____ Document extract

The arrival of USB Type C connectors and the faster USB 3.1 standard should be heralding a new age of consumer convenience. However, there seems to be quite a bit of confusion about what these new standards mean, and Google Engineer Benson Leung also recently spotted that a number of cables weren’t exactly matching up with the latest USB specifications properly.
So, let’s clear all the mess up by taking a closer look at the new technology and what companies are and aren’t doing correctly.
First, we should clarify that although they may often appear together, USB Type C and 3.0 or 3.1 are not synonymous. This means that you can have a USB Type C port that supports slower 2.0 data transfer speeds, or an older USB Type A port sporting faster 3.1 compliant speeds.
For example, OnePlus recently stated the following with regards to its new connector:
The OnePlus USB Type-C cable and adapter are compliant with USB 2.0 and Type-C 1.0 protocols.
Not exactly crystal clear, huh? Furthermore, the USB standard has grown over the years to include a number of additional power specifications to cope with the needs of more powerful devices and new technologies. This includes six different USB Power Delivery profiles that work across USB 2.0 and 3.1 products and the USB Battery Charging specification. The USB-Type C 1.1 specification also carries its own power operation modes, which is design to quickly charge up compatible gadgets and laptops. More on that later.
As part of the Power Delivery standard, a new power management system was introduced that uses a new bidirectional data channel to request certain levels of electrical power. This is to ensure compatibility with legacy devices and minimize the damage from non-compliant cables.
Here’s how the base USB specifications compare:
|USB 1.0||USB 2.0||USB 3.0||USB 3.1|
USB 1.0:12 Mbps
USB 2.0:480 Mbps
USB 3.0:5 Gbps
USB 3.1:10 Gbps
USB 1.0:2.5W (5V, 0.5A)
USB 2.0:2.5W (5V, 0.5A)
USB 3.0:4.5W (5V, 0.9A)
USB 3.1:4.5W (5V, 0.9A)
The only major difference between USB 3.0 and 3.1 is that the latter supports double the peak data speeds of the original. Most devices are likely to jump straight to 3.1, but developers have a task on their hands making sure that they support the two latest standards while retaining backwards compatibility.

________
____ Data provided

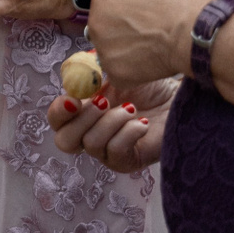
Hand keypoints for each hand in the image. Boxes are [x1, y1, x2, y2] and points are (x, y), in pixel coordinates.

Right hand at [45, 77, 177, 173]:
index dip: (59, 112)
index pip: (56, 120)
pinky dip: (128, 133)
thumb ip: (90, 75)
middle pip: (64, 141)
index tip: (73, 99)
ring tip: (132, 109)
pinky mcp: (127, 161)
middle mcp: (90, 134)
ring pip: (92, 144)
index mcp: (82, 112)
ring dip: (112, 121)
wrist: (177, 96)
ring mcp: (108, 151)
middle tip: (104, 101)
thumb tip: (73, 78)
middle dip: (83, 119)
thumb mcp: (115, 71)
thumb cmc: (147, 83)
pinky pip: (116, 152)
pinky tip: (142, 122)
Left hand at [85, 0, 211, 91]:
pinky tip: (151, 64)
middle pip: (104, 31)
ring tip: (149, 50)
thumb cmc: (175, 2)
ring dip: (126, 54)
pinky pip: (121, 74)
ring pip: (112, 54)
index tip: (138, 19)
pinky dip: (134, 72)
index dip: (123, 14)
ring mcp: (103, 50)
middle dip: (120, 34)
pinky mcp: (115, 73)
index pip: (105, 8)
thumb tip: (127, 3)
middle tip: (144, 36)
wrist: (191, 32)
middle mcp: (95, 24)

________
____ Data provided

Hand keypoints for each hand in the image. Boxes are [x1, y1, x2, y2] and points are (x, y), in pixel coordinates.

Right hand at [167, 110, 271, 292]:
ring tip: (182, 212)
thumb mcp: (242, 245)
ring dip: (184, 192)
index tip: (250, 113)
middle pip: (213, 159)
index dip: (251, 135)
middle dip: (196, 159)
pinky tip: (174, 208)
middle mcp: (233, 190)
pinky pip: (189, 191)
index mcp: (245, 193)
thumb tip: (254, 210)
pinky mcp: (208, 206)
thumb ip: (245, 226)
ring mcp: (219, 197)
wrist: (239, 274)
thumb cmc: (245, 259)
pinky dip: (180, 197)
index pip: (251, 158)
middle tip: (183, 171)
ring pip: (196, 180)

________
____ Data provided

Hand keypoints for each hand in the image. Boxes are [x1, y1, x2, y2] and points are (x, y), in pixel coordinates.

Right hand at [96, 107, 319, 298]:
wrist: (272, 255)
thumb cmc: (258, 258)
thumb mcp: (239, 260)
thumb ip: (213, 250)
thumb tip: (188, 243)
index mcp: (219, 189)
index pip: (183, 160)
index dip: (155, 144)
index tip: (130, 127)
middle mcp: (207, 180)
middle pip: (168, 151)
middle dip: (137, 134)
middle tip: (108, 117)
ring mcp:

________

■ **What to work on**
A: Return the portion of the USB article that runs from "Not exactly crystal" to "from non-compliant cables.", copied word for word.
B: Answer these questions using the USB article:
(i) Which Google engineer noticed that some cables did not match the latest USB specifications?
(ii) How many USB Power Delivery profiles does the article say exist?
(iii) What data speed does the comparison list for USB 3.1?

■ **Solutions to the tasks**
A:
Not exactly crystal clear, huh? Furthermore, the USB standard has grown over the years to include a number of additional power specifications to cope with the needs of more powerful devices and new technologies. This includes six different USB Power Delivery profiles that work across USB 2.0 and 3.1 products and the USB Battery Charging specification. The USB-Type C 1.1 specification also carries its own power operation modes, which is design to quickly charge up compatible gadgets and laptops. More on that later.
As part of the Power Delivery standard, a new power management system was introduced that uses a new bidirectional data channel to request certain levels of electrical power. This is to ensure compatibility with legacy devices and minimize the damage from non-compliant cables.

B:
(i) Benson Leung
(ii) Six
(iii) 10 Gbps